Dealing with SCM API rate limits

All of the source control management systems enforce some form of limitation on the volume and frequency of interaction with their APIs, with GitHub being the most restrictive in our experience. For example, GitHub restricts API requests to no more than 5000 per hour for a given user and specifies at least a one second delay between requests.

Note: On premise installations, such as GitHub Enterprise, typically give users control over setting API rate limits or disabling them completely. IQ Server does not currently have a way to know this and therefore has been designed to work within the confines of the default published rate limits.

Obviously, as the number of applications/repositories being managed by IQ Server increases the load on the SCM API also increases.

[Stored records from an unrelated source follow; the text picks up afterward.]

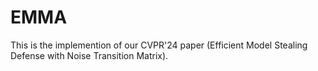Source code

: # EMMA
This is the implemention of our CVPR'24 paper (Efficient Model Stealing Defense with Noise Transition Matrix).
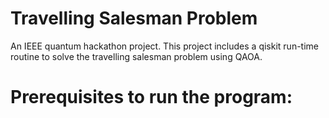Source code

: # Travelling Salesman Problem
An IEEE quantum hackathon project. This project includes a qiskit run-time routine to solve the travelling salesman problem using QAOA. 

# Prerequisites to run the program:

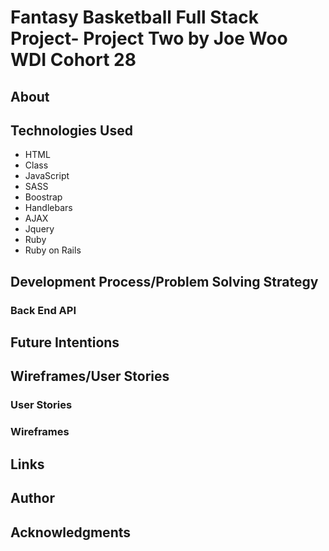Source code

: # Fantasy Basketball Full Stack Project- Project Two by Joe Woo WDI Cohort 28

## About

## Technologies Used
- HTML
- Class
- JavaScript
- SASS
- Boostrap
- Handlebars
- AJAX
- Jquery
- Ruby
- Ruby on Rails


## Development Process/Problem Solving Strategy
### Back End API


## Future Intentions


## Wireframes/User Stories
### User Stories


### Wireframes


## Links
## Author
## Acknowledgments
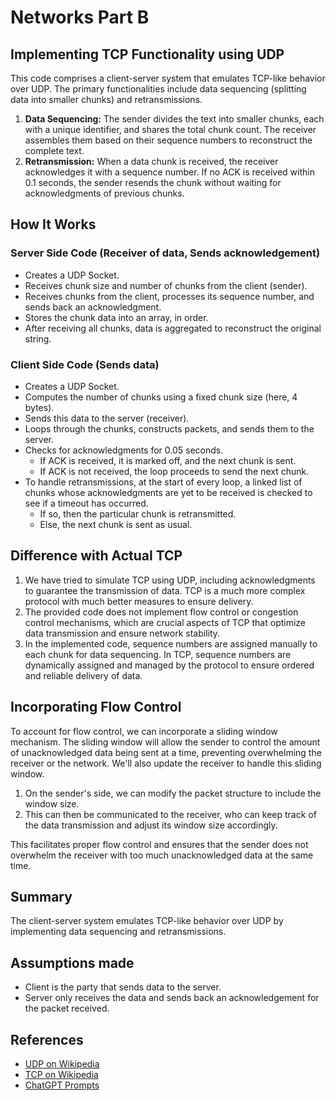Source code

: # Networks Part B

## Implementing TCP Functionality using UDP

This code comprises a client-server system that emulates TCP-like behavior over UDP. The primary functionalities include data sequencing (splitting data into smaller chunks) and retransmissions.

1. **Data Sequencing:**
   The sender divides the text into smaller chunks, each with a unique identifier, and shares the total chunk count. The receiver assembles them based on their sequence numbers to reconstruct the complete text.
2. **Retransmission:**
   When a data chunk is received, the receiver acknowledges it with a sequence number. If no ACK is received within 0.1 seconds, the sender resends the chunk without waiting for acknowledgments of previous chunks.

## How It Works

### Server Side Code (Receiver of data, Sends acknowledgement)

- Creates a UDP Socket.
- Receives chunk size and number of chunks from the client (sender).
- Receives chunks from the client, processes its sequence number, and sends back an acknowledgment.
- Stores the chunk data into an array, in order.
- After receiving all chunks, data is aggregated to reconstruct the original string.

### Client Side Code (Sends data)

- Creates a UDP Socket.
- Computes the number of chunks using a fixed chunk size (here, 4 bytes).
- Sends this data to the server (receiver).
- Loops through the chunks, constructs packets, and sends them to the server.
- Checks for acknowledgments for 0.05 seconds.
  - If ACK is received, it is marked off, and the next chunk is sent.
  - If ACK is not received, the loop proceeds to send the next chunk.
- To handle retransmissions, at the start of every loop, a linked list of chunks whose acknowledgments are yet to be received is checked to see if a timeout has occurred.
  - If so, then the particular chunk is retransmitted.
  - Else, the next chunk is sent as usual.

## Difference with Actual TCP

1. We have tried to simulate TCP using UDP, including acknowledgments to guarantee the transmission of data. TCP is a much more complex protocol with much better measures to ensure delivery.
2. The provided code does not implement flow control or congestion control mechanisms, which are crucial aspects of TCP that optimize data transmission and ensure network stability.
3. In the implemented code, sequence numbers are assigned manually to each chunk for data sequencing. In TCP, sequence numbers are dynamically assigned and managed by the protocol to ensure ordered and reliable delivery of data.

## Incorporating Flow Control

To account for flow control, we can incorporate a sliding window mechanism. The sliding window will allow the sender to control the amount of unacknowledged data being sent at a time, preventing overwhelming the receiver or the network. We'll also update the receiver to handle this sliding window.

1. On the sender's side, we can modify the packet structure to include the window size.
2. This can then be communicated to the receiver, who can keep track of the data transmission and adjust its window size accordingly.

This facilitates proper flow control and ensures that the sender does not overwhelm the receiver with too much unacknowledged data at the same time.

## Summary

The client-server system emulates TCP-like behavior over UDP by implementing data sequencing and retransmissions.

## Assumptions made
- Client is the party that sends data to the server.
- Server only receives the data and sends back an acknowledgement for the packet received.

## References

- [UDP on Wikipedia](https://en.wikipedia.org/wiki/User_Datagram_Protocol)
- [TCP on Wikipedia](https://en.wikipedia.org/wiki/Transmission_Control_Protocol)
- [ChatGPT Prompts](https://chat.openai.com/share/3b070c92-64f7-4343-bc3a-9b690d7e9da9)
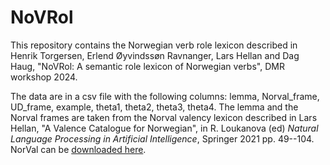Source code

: # NoVRol

This repository contains the Norwegian verb role lexicon described in Henrik Torgersen, Erlend Øyvindssøn Ravnanger, Lars Hellan and Dag Haug, "NoVRol: A semantic role lexicon of Norwegian verbs", DMR workshop 2024.

The data are in a csv file with the following columns: lemma, Norval_frame, UD_frame, example, theta1, theta2, theta3, theta4. The lemma and the Norval frames are taken from the Norval valency lexicon described in Lars Hellan, "A Valence Catalogue for Norwegian", in R. Loukanova (ed) _Natural Language Processing in Artificial Intelligence_, Springer 2021 pp. 49--104. NorVal can be [downloaded here](https://github.com/Regdili-NTNU/NorSource/tree/master/NorVal_files).
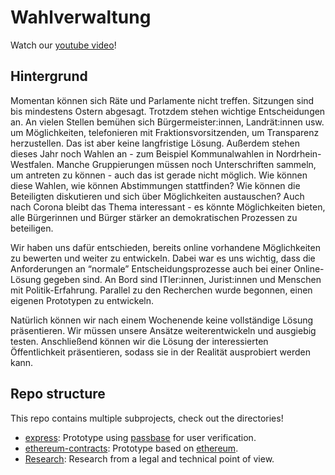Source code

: # Wahlverwaltung

Watch our [youtube video](https://youtu.be/TcZJSUcHfGU)!

## Hintergrund

Momentan können sich Räte und Parlamente nicht treffen. Sitzungen sind bis mindestens Ostern abgesagt. Trotzdem stehen wichtige Entscheidungen an. An vielen Stellen bemühen sich Bürgermeister:innen, Landrät:innen usw. um Möglichkeiten, telefonieren mit Fraktionsvorsitzenden, um Transparenz herzustellen. Das ist aber keine langfristige Lösung. 
Außerdem stehen dieses Jahr noch Wahlen an - zum Beispiel Kommunalwahlen in Nordrhein-Westfalen. Manche Gruppierungen müssen noch Unterschriften sammeln, um antreten zu können - auch das ist gerade nicht möglich. Wie können diese Wahlen, wie können Abstimmungen stattfinden? Wie können die Beteiligten diskutieren und sich über Möglichkeiten austauschen?
Auch nach Corona bleibt das Thema interessant - es könnte Möglichkeiten bieten, alle Bürgerinnen und Bürger stärker an demokratischen Prozessen zu beteiligen.

Wir haben uns dafür entschieden, bereits online vorhandene Möglichkeiten zu bewerten und weiter zu entwickeln. Dabei war es uns wichtig, dass die Anforderungen an “normale” Entscheidungsprozesse auch bei einer Online-Lösung gegeben sind. An Bord sind ITler:innen, Jurist:innen und Menschen mit Politik-Erfahrung. Parallel zu den Recherchen wurde begonnen, einen eigenen Prototypen zu entwickeln.

Natürlich können wir nach einem Wochenende keine vollständige Lösung präsentieren. Wir müssen unsere Ansätze weiterentwickeln und ausgiebig testen. Anschließend können wir die Lösung der interessierten Öffentlichkeit präsentieren, sodass sie in der Realität ausprobiert werden kann.  

## Repo structure

This repo contains multiple subprojects, check out the directories!

- [express](./express):
Prototype using [passbase](https://passbase.com/) for user verification.
- [ethereum-contracts](./ethereum-contracts):
Prototype based on [ethereum](./Research/dezentrale_Abstimmungssysteme.md).
- [Research](./Research):
Research from a legal and technical point of view.
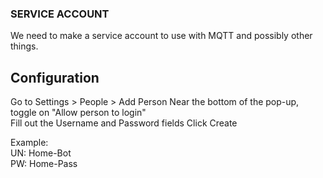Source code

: ### SERVICE ACCOUNT  

We need to make a service account to use with MQTT and possibly other things.  

## Configuration  
Go to Settings > People > Add Person
Near the bottom of the pop-up, toggle on "Allow person to login"  
Fill out the Username and Password fields
Click Create

Example:  
UN: Home-Bot  
PW: Home-Pass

Let's look at the effect of a policy evaluation on the API load. In response to a policy evaluation the following API interactions may occur:

API call to send commit status
API call to discover pull requests
Possibly one or more API calls to delete existing line comments for a PR
Possibly one or more API calls to create line comments
API call to create a pull request comment

This is in addition to the steady load on the API that PR polling introduces.

IQ Server deals with these API rate limit restrictions in a few ways:

Work that requires interaction with the SCM API is put into a queue (effectively one queue per configured SCM user/token)
Each queue is processed in an orderly and controlled manner so as not to overwhelm the SCM system
Algorithms to monitor and fine-tune the pace of requests

What is the effect of all this?

Well, as the number of IQ applications/SCM repositories increases so does the workload. But since the work has to be processed at a steady, consistent pace it can take seconds, minutes or tens of minutes before a comment is added to a pull request, for example.

What can organizations do?

Since the SCM system API limitations are per user, for organizations with hundreds or thousands of repositories it's recommended to create multiple users/tokens and use different tokens for different sub-organizations in IQ Server. This effectively lets IQ Server perform more work in parallel with the SCM system. Note, these additional tokens must be for distinct SCM users - multiple tokens for the same user will not help since the API rate limits apply at the user level, not the token level. Consider one user/token for every 500 repositories as a reasonable starting point.

Note: Pull request comments and automated remediation pull requests, in the SCM system, will appear to come from the user associated with the token configured for the corresponding application in IQ Server.